NJ father jailed, stripped of parental rights for transporting legal guns to new home

Three unloaded, legally owned guns locked in the car trunk of a man moving from Colorado to New Jersey is keeping a man from watching his son grow up.

In New Jersey, they call that the rule of law.

brianaitken1017Now, Brian Aitken is traveling the country, using the crowdfunding website Indiegogo to raise money and hoping to write a book about a travesty of justice that’s keeping him from his son.

Aitken was arrested in 2009 while returning to live in New Jersey to be near his son who lived with his ex-wife, according to a Daily Mail article. He had stopped at his mother’s home with a vehicle full of his belongings and she called 911 because she was concerned he was so distraught he might harm himself.

She hung up before the call was complete, but police responded anyway. By the time they did, Aitken had left, so police called him on his cell phone and — with a combination of threats and persuasion — convinced him to return to the scene.

Officers searched his car and found the weapons in the trunk, where Aitken said he’d been instructed to keep them for transport by the New Jersey State Police.

“I did exactly what they told me to do,” Aitken told the Daily Mail.

Regardless, police arrested him for violating the Garden State’s strict gun control laws, which prevent even legal owners of guns to have them in their possession outside of the home except under certain conditions.

After a trial that in Reason magazine’s description comes across as Kafkaesque – his jury seems to have wanted to acquit him but was essentially prevented from doing so by the judge – Aitken was sentenced to seven years in prison, but released after four months when his sentence was commuted by Republican Gov. Chris Christie. Even with the commutation, Aitken still spent his 27th birthday behind bars.

So Aitken is out of prison, but because his conviction was on a second-degree felony a family court has ruled he cannot see his son.

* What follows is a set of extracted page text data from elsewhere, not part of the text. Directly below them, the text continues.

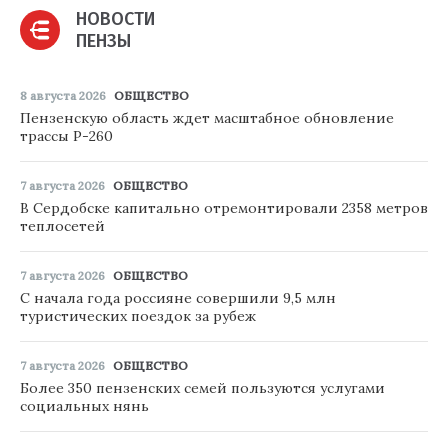
НОВОСТИ
ПЕНЗЫ
8 августа 2026
ОБЩЕСТВО
Пензенскую область ждет масштабное обновление
трассы Р-260
7 августа 2026
ОБЩЕСТВО
В Сердобске капитально отремонтировали 2358 метров
теплосетей
7 августа 2026
ОБЩЕСТВО
С начала года россияне совершили 9,5 млн
туристических поездок за рубеж
7 августа 2026
ОБЩЕСТВО
Более 350 пензенских семей пользуются услугами
социальных нянь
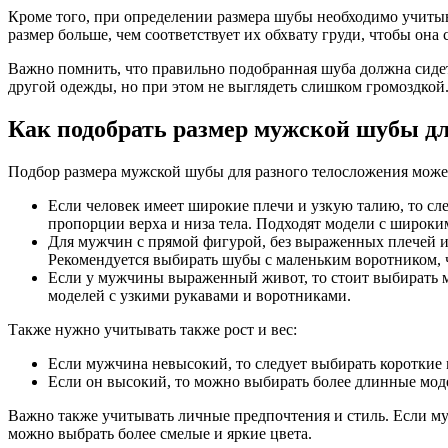
Кроме того, при определении размера шубы необходимо учиты
размер больше, чем соответствует их обхвату груди, чтобы она
Важно помнить, что правильно подобранная шуба должна сидет
другой одежды, но при этом не выглядеть слишком громоздкой
Как подобрать размер мужской шубы дл
Подбор размера мужской шубы для разного телосложения може
Если человек имеет широкие плечи и узкую талию, то сл
пропорции верха и низа тела. Подходят модели с широк
Для мужчин с прямой фигурой, без выраженных плечей и
Рекомендуется выбирать шубы с маленьким воротником, ч
Если у мужчины выраженный живот, то стоит выбирать м
моделей с узкими рукавами и воротниками.
Также нужно учитывать также рост и вес:
Если мужчина невысокий, то следует выбирать короткие 
Если он высокий, то можно выбирать более длинные мод
Важно также учитывать личные предпочтения и стиль. Если му
можно выбрать более смелые и яркие цвета.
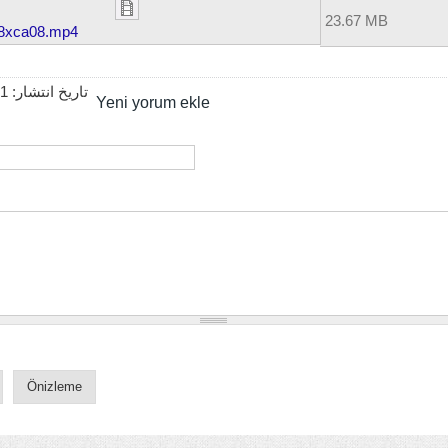
23.67 MB
8xca08.mp4
21
تاریخ انتشار:
Yeni yorum ekle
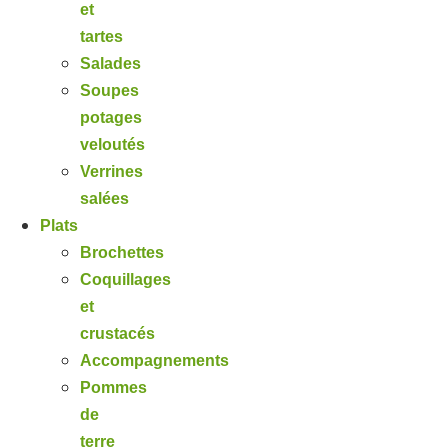
et
tartes
Salades
Soupes
potages
veloutés
Verrines
salées
Plats
Brochettes
Coquillages
et
crustacés
Accompagnements
Pommes
de
terre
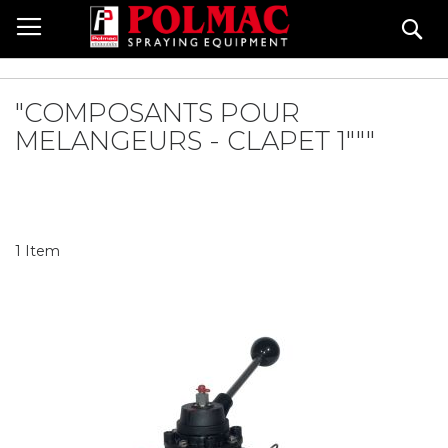
Skip
Se
to
Content
"COMPOSANTS POUR
MELANGEURS - CLAPET 1"""
1
Item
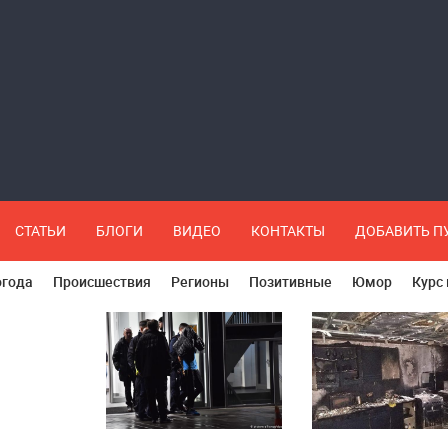
СТАТЬИ
БЛОГИ
ВИДЕО
КОНТАКТЫ
ДОБАВИТЬ 
огода
Происшествия
Регионы
Позитивные
Юмор
Курс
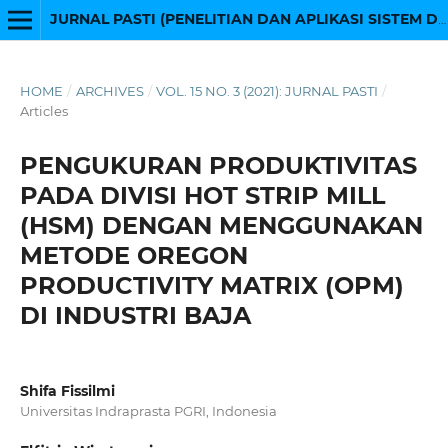
JURNAL PASTI (PENELITIAN DAN APLIKASI SISTEM DAN TEKNIK INDUSTRI)
HOME
/
ARCHIVES
/
VOL. 15 NO. 3 (2021): JURNAL PASTI
/
Articles
PENGUKURAN PRODUKTIVITAS
PADA DIVISI HOT STRIP MILL
(HSM) DENGAN MENGGUNAKAN
METODE OREGON
PRODUCTIVITY MATRIX (OPM)
DI INDUSTRI BAJA
Shifa Fissilmi
Universitas Indraprasta PGRI, Indonesia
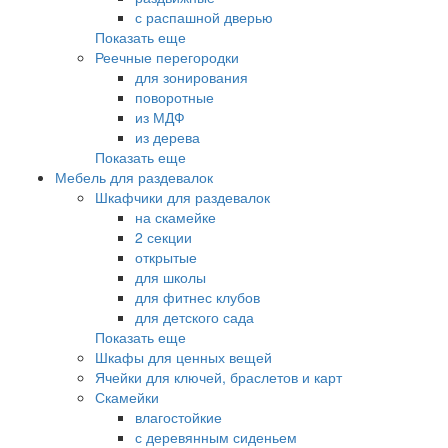
с распашной дверью
Показать еще
Реечные перегородки
для зонирования
поворотные
из МДФ
из дерева
Показать еще
Мебель для раздевалок
Шкафчики для раздевалок
на скамейке
2 секции
открытые
для школы
для фитнес клубов
для детского сада
Показать еще
Шкафы для ценных вещей
Ячейки для ключей, браслетов и карт
Скамейки
влагостойкие
с деревянным сиденьем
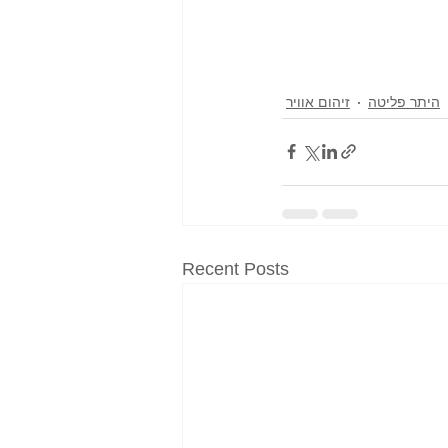
היתר פליטה
זיהום אוויר
Recent Posts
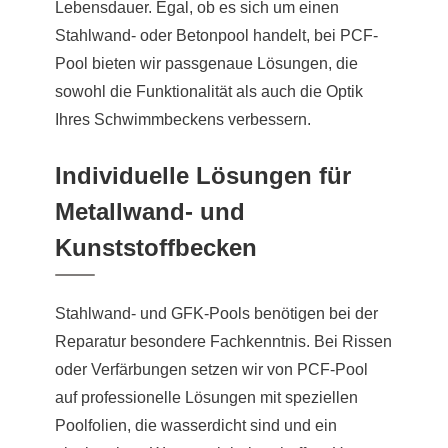
Lebensdauer. Egal, ob es sich um einen
Stahlwand- oder Betonpool handelt, bei PCF-
Pool bieten wir passgenaue Lösungen, die
sowohl die Funktionalität als auch die Optik
Ihres Schwimmbeckens verbessern.
Individuelle Lösungen für
Metallwand- und
Kunststoffbecken
Stahlwand- und GFK-Pools benötigen bei der
Reparatur besondere Fachkenntnis. Bei Rissen
oder Verfärbungen setzen wir von PCF-Pool
auf professionelle Lösungen mit speziellen
Poolfolien, die wasserdicht sind und ein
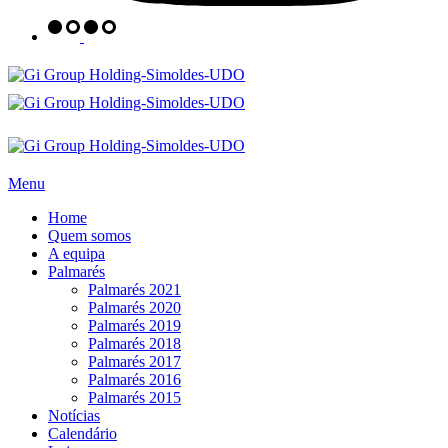
Menu
Home
Quem somos
A equipa
Palmarés
Palmarés 2021
Palmarés 2020
Palmarés 2019
Palmarés 2018
Palmarés 2017
Palmarés 2016
Palmarés 2015
Notícias
Calendário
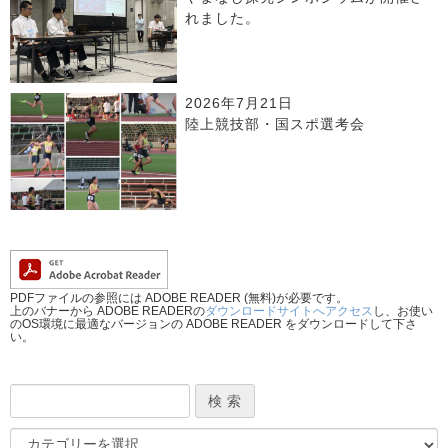
れました。
2026年7月21日
陸上競技部・国スポ選考会
PDFファイルの参照には ADOBE READER (無料)が必要です。
上のバナーから ADOBE READERの
ダウンロードサイトへアクセス
し、お使い
のOS環境に最適なバージョンの ADOBE READER をダウンロードして下さ
い。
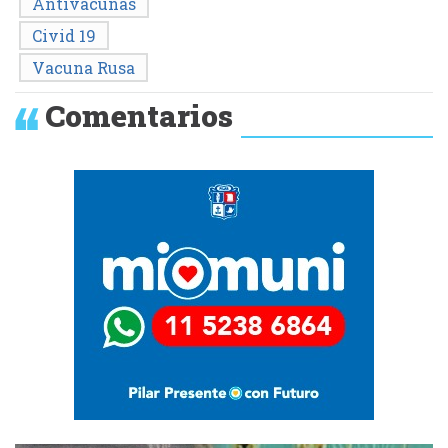
Antivacunas
Civid 19
Vacuna Rusa
Comentarios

“After I was indicted of a victimless and violentless charge, with no prior criminal record, a family judge interpreted the charge to mean that I was a violent criminal with access to firearms and that fathers who own guns pose a threat to their children,” he said in a written statement to Ammoland.

Granted, some fathers who own guns probably do pose a threat to their children. Just as some fathers who don’t own guns can pose a threat to their children.

The real question is, did Aitken, who had no criminal record before the day his mother called the police hoping to make sure he was safe,  ever pose a threat to anyone — much less to the son he moved half a continent to be with while he grew up?